SRV - Tougher times ahead
Reasonable profitability given market conditions
SRV’s Q3 results were largely rather uneventful. Revenue in Q3 was EUR 186.8m (EUR 176.7m/194.0m Evli/Cons.), near previous year levels. The operating profit amounted to EUR 5.5m (EUR 3.1m/2.7m Evli/cons.). The difference was due to capital gains from the sale of a commercial centre and the operating profit margin in construction was slightly below our expectations (2.6%/2.9% act./Evli). Profitability was supported by improved controllability of projects, successful inflation control and ensuring the availability of materials. The order backlog at the end of the review period stood at EUR 717.1m, down some 30% y/y. SRV announced the initiation of change negotiations to meet the current market demand situation.

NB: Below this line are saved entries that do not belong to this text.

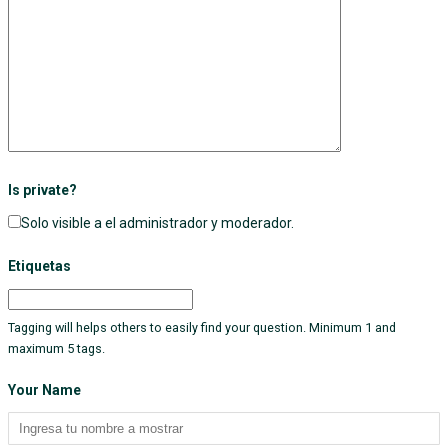
Is private?
Solo visible a el administrador y moderador.
Etiquetas
Tagging will helps others to easily find your question. Minimum 1 and
maximum 5 tags.
Your Name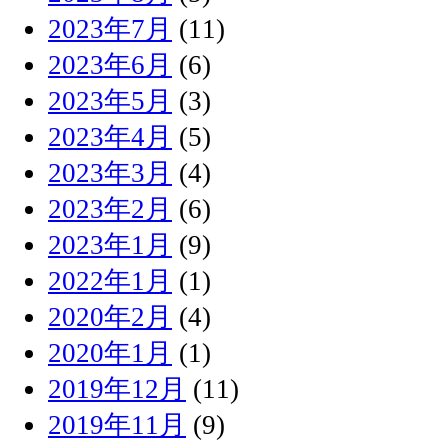
2023年7月
(11)
2023年6月
(6)
2023年5月
(3)
2023年4月
(5)
2023年3月
(4)
2023年2月
(6)
2023年1月
(9)
2022年1月
(1)
2020年2月
(4)
2020年1月
(1)
2019年12月
(11)
2019年11月
(9)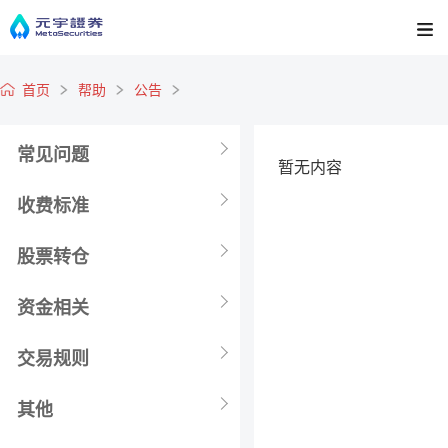
首页
帮助
公告
常见问题
暂无内容
收费标准
股票转仓
资金相关
交易规则
其他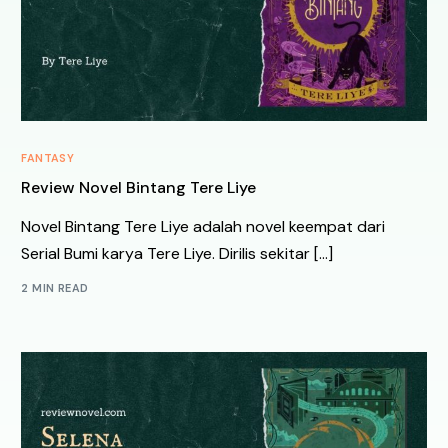
FANTASY
Review Novel Bintang Tere Liye
Novel Bintang Tere Liye adalah novel keempat dari
Serial Bumi karya Tere Liye. Dirilis sekitar […]
2 MIN READ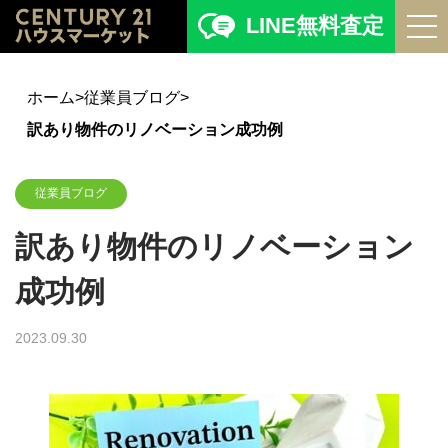
LINE無料査定
ホーム
>
従業員ブログ
>
訳あり物件のリノベーション成功例
従業員ブログ
訳あり物件のリノベーション
成功例
2023.09.30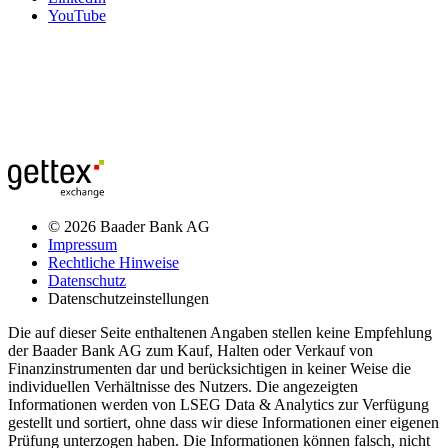
YouTube
© 2026 Baader Bank AG
Impressum
Rechtliche Hinweise
Datenschutz
Datenschutzeinstellungen
Die auf dieser Seite enthaltenen Angaben stellen keine Empfehlung
der Baader Bank AG zum Kauf, Halten oder Verkauf von
Finanzinstrumenten dar und berücksichtigen in keiner Weise die
individuellen Verhältnisse des Nutzers. Die angezeigten
Informationen werden von LSEG Data & Analytics zur Verfügung
gestellt und sortiert, ohne dass wir diese Informationen einer eigenen
Prüfung unterzogen haben. Die Informationen können falsch, nicht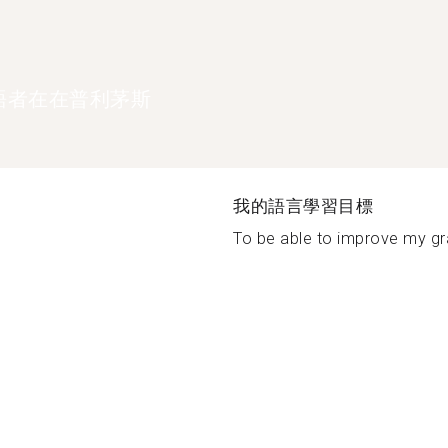
語者在在普利茅斯
我的語言學習目標
To be able to improve my g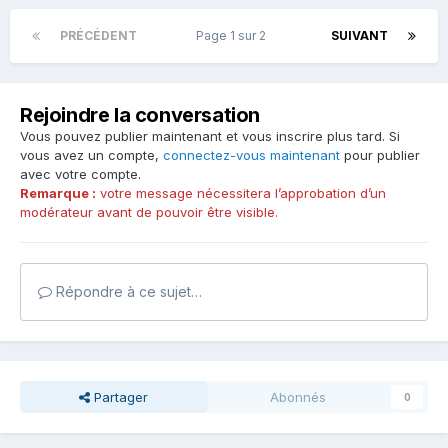
PRÉCÉDENT
Page 1 sur 2
SUIVANT
Rejoindre la conversation
Vous pouvez publier maintenant et vous inscrire plus tard. Si
vous avez un compte,
connectez-vous maintenant
pour publier
avec votre compte.
Remarque :
votre message nécessitera l’approbation d’un
modérateur avant de pouvoir être visible.
Répondre à ce sujet…
Partager
Abonnés
0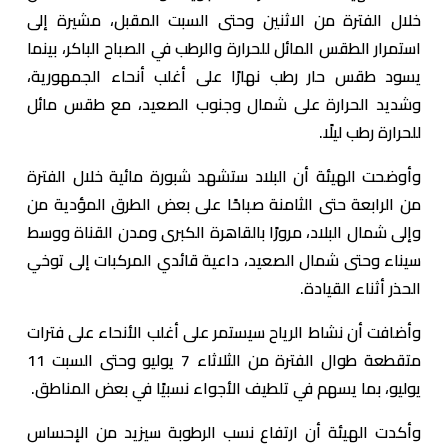
خلال الفترة من الاثنين وحتى السبت المقبل، مشيرة إلى
استمرار الطقس المائل للحرارة والرطب في الصباح الباكر، بينما
يسود طقس حار رطب نهارًا على أغلب أنحاء الجمهورية،
وشديد الحرارة على شمال وجنوب الصعيد، مع طقس مائل
للحرارة رطب ليلًا.
وأوضحت الهيئة أن البلاد ستشهد شبورة مائية خلال الفترة
من الرابعة حتى الثامنة صباحًا على بعض الطرق المؤدية من
وإلى شمال البلاد، مرورًا بالقاهرة الكبرى ومدن القناة ووسط
سيناء وحتى شمال الصعيد، داعية قائدي المركبات إلى توخي
الحذر أثناء القيادة.
وأضافت أن نشاط الرياح سيستمر على أغلب الأنحاء على فترات
متقطعة طوال الفترة من الثلاثاء 7 يوليو وحتى السبت 11
يوليو، بما يسهم في تلطيف الأجواء نسبيًا في بعض المناطق.
وأكدت الهيئة أن ارتفاع نسب الرطوبة سيزيد من الإحساس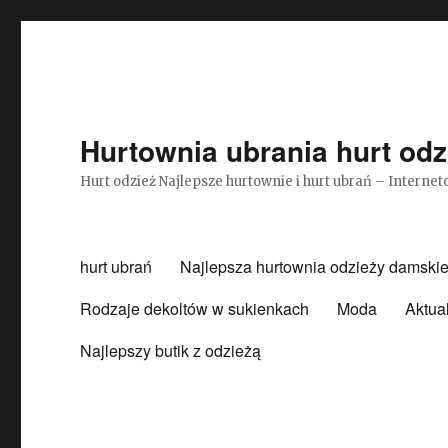
Hurtownia ubrania hurt odz
Hurt odzież Najlepsze hurtownie i hurt ubrań – Intern
hurt ubrań
Najlepsza hurtownia odzieży damskie
Rodzaje dekoltów w sukienkach
Moda
Aktua
Najlepszy butik z odzieżą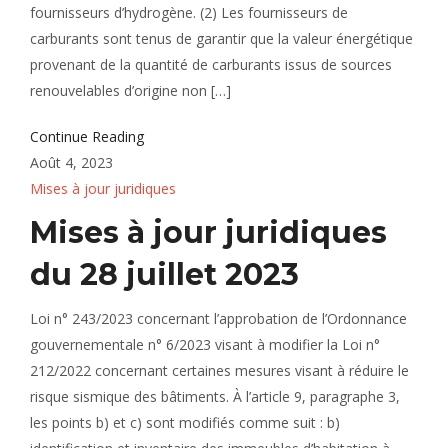
fournisseurs d’hydrogène. (2) Les fournisseurs de
carburants sont tenus de garantir que la valeur énergétique
provenant de la quantité de carburants issus de sources
renouvelables d’origine non […]
Continue Reading
Août 4, 2023
Mises à jour juridiques
Mises à jour juridiques
du 28 juillet 2023
Loi n° 243/2023 concernant l’approbation de l’Ordonnance
gouvernementale n° 6/2023 visant à modifier la Loi n°
212/2022 concernant certaines mesures visant à réduire le
risque sismique des bâtiments. À l’article 9, paragraphe 3,
les points b) et c) sont modifiés comme suit : b)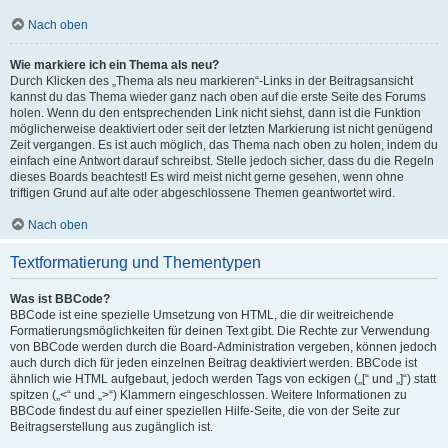
Nach oben
Wie markiere ich ein Thema als neu?
Durch Klicken des „Thema als neu markieren“-Links in der Beitragsansicht
kannst du das Thema wieder ganz nach oben auf die erste Seite des Forums
holen. Wenn du den entsprechenden Link nicht siehst, dann ist die Funktion
möglicherweise deaktiviert oder seit der letzten Markierung ist nicht genügend
Zeit vergangen. Es ist auch möglich, das Thema nach oben zu holen, indem du
einfach eine Antwort darauf schreibst. Stelle jedoch sicher, dass du die Regeln
dieses Boards beachtest! Es wird meist nicht gerne gesehen, wenn ohne
triftigen Grund auf alte oder abgeschlossene Themen geantwortet wird.
Nach oben
Textformatierung und Thementypen
Was ist BBCode?
BBCode ist eine spezielle Umsetzung von HTML, die dir weitreichende
Formatierungsmöglichkeiten für deinen Text gibt. Die Rechte zur Verwendung
von BBCode werden durch die Board-Administration vergeben, können jedoch
auch durch dich für jeden einzelnen Beitrag deaktiviert werden. BBCode ist
ähnlich wie HTML aufgebaut, jedoch werden Tags von eckigen („[“ und „]“) statt
spitzen („<“ und „>“) Klammern eingeschlossen. Weitere Informationen zu
BBCode findest du auf einer speziellen Hilfe-Seite, die von der Seite zur
Beitragserstellung aus zugänglich ist.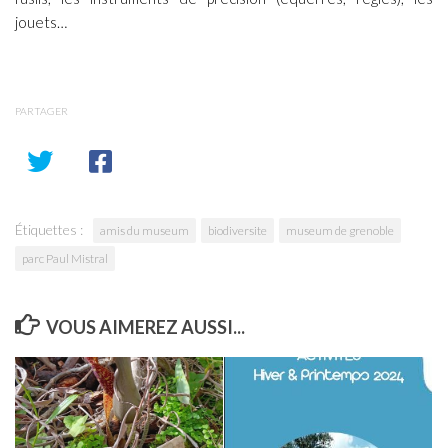
jouets…
PARTAGER
Étiquettes :
amis du museum
biodiversite
museum de grenoble
parc Paul Mistral
VOUS AIMEREZ AUSSI...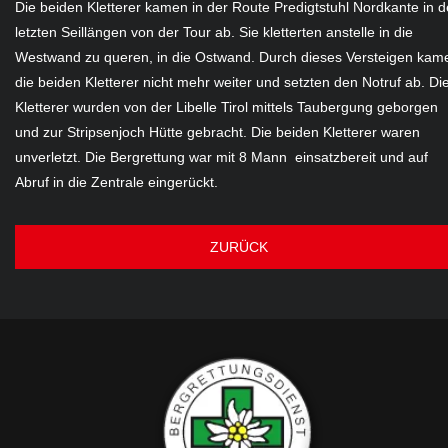
Die beiden Kletterer kamen in der Route Predigtstuhl Nordkante in 
letzten Seillängen von der Tour ab. Sie kletterten anstelle in die
Westwand zu queren, in die Ostwand. Durch dieses Versteigen kam
die beiden Kletterer nicht mehr weiter und setzten den Notruf ab. Di
Kletterer wurden von der Libelle Tirol mittels Taubergung geborgen
und zur Stripsenjoch Hütte gebracht. Die beiden Kletterer waren
unverletzt. Die Bergrettung war mit 8 Mann einsatzbereit und auf
Abruf in die Zentrale eingerückt.
ZURÜCK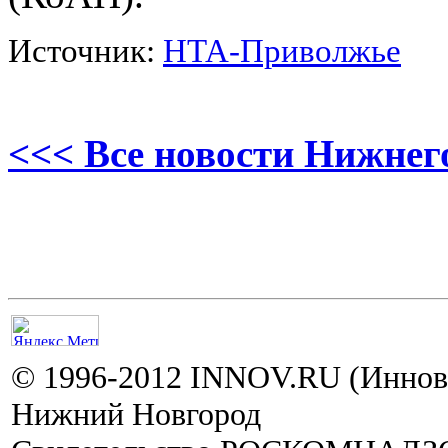
Источник:
НТА-Приволжье
<<< Все новости Нижнег
© 1996-2012 INNOV.RU (Иннов.
Нижний Новгород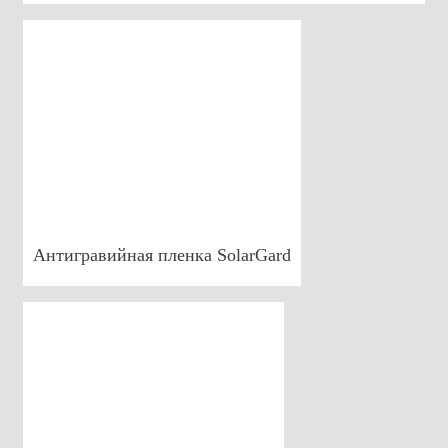
Антигравийная пленка SolarGard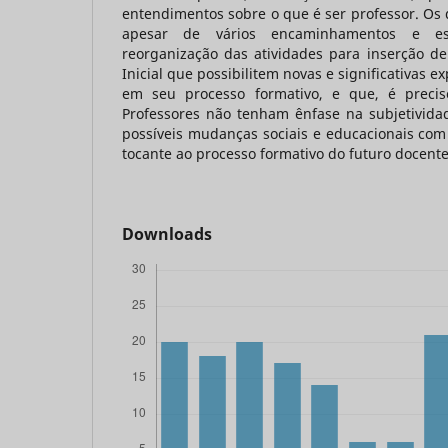
entendimentos sobre o que é ser professor. Os
apesar de vários encaminhamentos e e
reorganização das atividades para inserção 
Inicial que possibilitem novas e significativas 
em seu processo formativo, e que, é preci
Professores não tenham ênfase na subjetivida
possíveis mudanças sociais e educacionais com 
tocante ao processo formativo do futuro docente
Downloads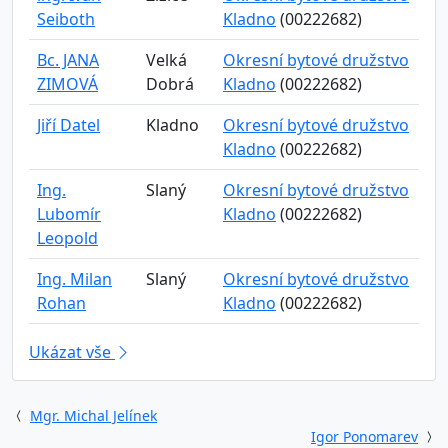
Seiboth
Kladno
(00222682)
Bc. JANA
Velká
Okresní bytové družstvo
ZIMOVÁ
Dobrá
Kladno
(00222682)
Jiří Datel
Kladno
Okresní bytové družstvo
Kladno
(00222682)
Ing.
Slaný
Okresní bytové družstvo
Lubomír
Kladno
(00222682)
Leopold
Ing. Milan
Slaný
Okresní bytové družstvo
Rohan
Kladno
(00222682)
Ukázat vše
Mgr. Michal Jelínek
Igor Ponomarev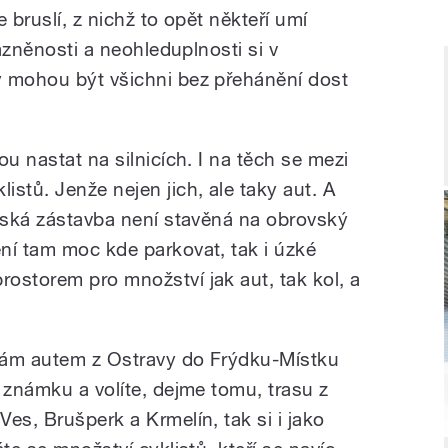
 bruslí, z nichž to opět někteří umí
kázněnosti a neohleduplnosti si v
y mohou být všichni bez přehánění dost
ou nastat na silnicích. I na těch se mezi
stů. Jenže nejen jich, ale taky aut. A
stská zástavba není stavěná na obrovský
ní tam moc kde parkovat, tak i úzké
ostorem pro množství jak aut, tak kol, a
zdám autem z Ostravy do Frýdku-Místku
 známku a volíte, dejme tomu, trasu z
es, Brušperk a Krmelín, tak si i jako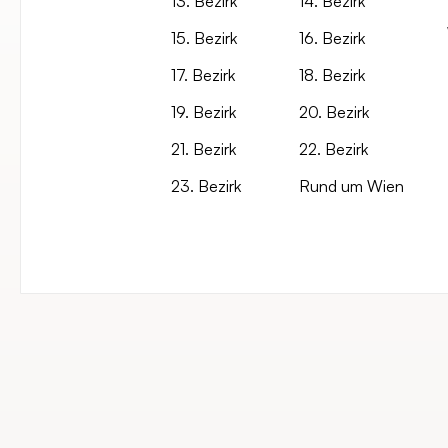
13. Bezirk
14. Bezirk
15. Bezirk
16. Bezirk
17. Bezirk
18. Bezirk
19. Bezirk
20. Bezirk
21. Bezirk
22. Bezirk
23. Bezirk
Rund um Wien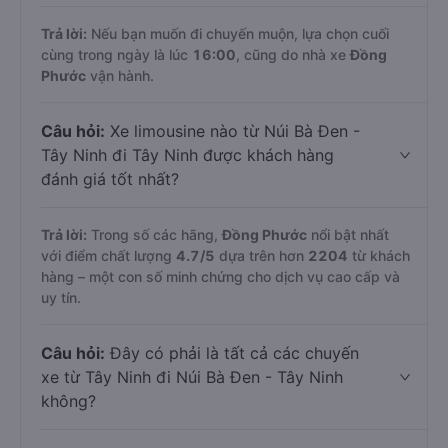
Trả lời:
Nếu bạn muốn đi chuyến muộn, lựa chọn cuối
cùng trong ngày là lúc
16:00
, cũng do nhà xe
Đồng
Phước
vận hành.
Câu hỏi:
Xe limousine nào từ Núi Bà Đen -
Tây Ninh đi Tây Ninh được khách hàng
đánh giá tốt nhất?
Trả lời:
Trong số các hãng,
Đồng Phước
nổi bật nhất
với điểm chất lượng
4.7
/5
dựa trên hơn
2204
từ khách
hàng – một con số minh chứng cho dịch vụ cao cấp và
uy tín.
Câu hỏi:
Đây có phải là tất cả các chuyến
xe từ Tây Ninh đi Núi Bà Đen - Tây Ninh
không?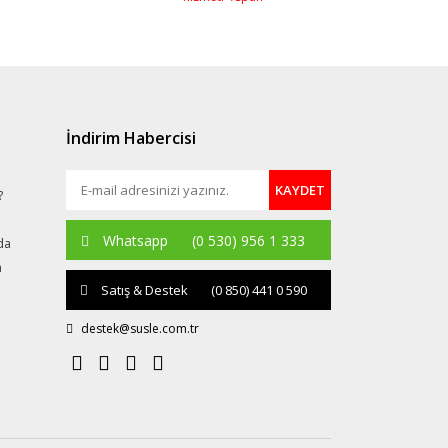
İndirim Habercisi
KAYDET
?
Whatsapp
(0 530) 956 1 333
da
a
Satış & Destek
(0 850) 441 0 590
destek@susle.com.tr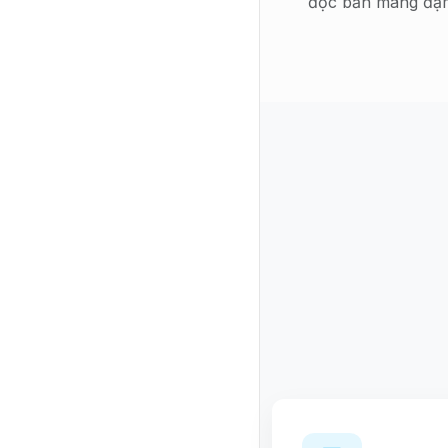
độc bản mang đậm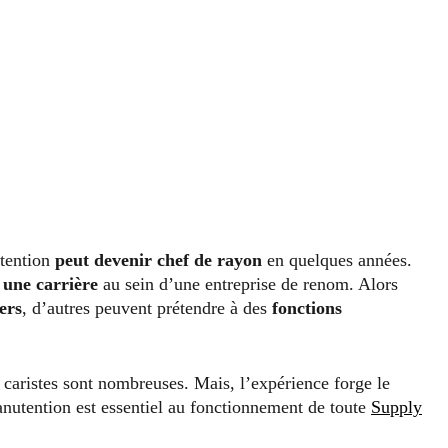
utention
peut devenir chef de rayon
en quelques années.
 une carrière
au sein d’une entreprise de renom. Alors
ers
, d’autres peuvent prétendre à des
fonctions
 caristes sont nombreuses. Mais, l’expérience forge le
nutention est essentiel au fonctionnement de toute
Supply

Heading into challenging market conditions
SRV is heading into a quite tough market, with construction material costs and inflation continuing to cause some hassle along with expectations of a decline in new building construction volumes. The pipeline for business construction appears to be somewhat fruitful but we see little support for the generally more profitable housing construction volumes. The visibility into 2023 is weak and currently we expect a sales decline of some 6%. There is still some potential for margin improvement potential, although we see the current headwinds limiting that in the short-term, and the completed financing arrangements will support bottom-line figures.
HOLD with a TP of EUR 4.3 (5.0)
Although valuation looks cheap, with the market challenges we see little potential for materialization of valuation upside compared with peers in the near-term. In the mid-term, improved margins and initiation of dividend payments could act as a catalyst, again however limited by current uncertainties. We retain our HOLD-rating with a TP of EUR 4.3 (5.0).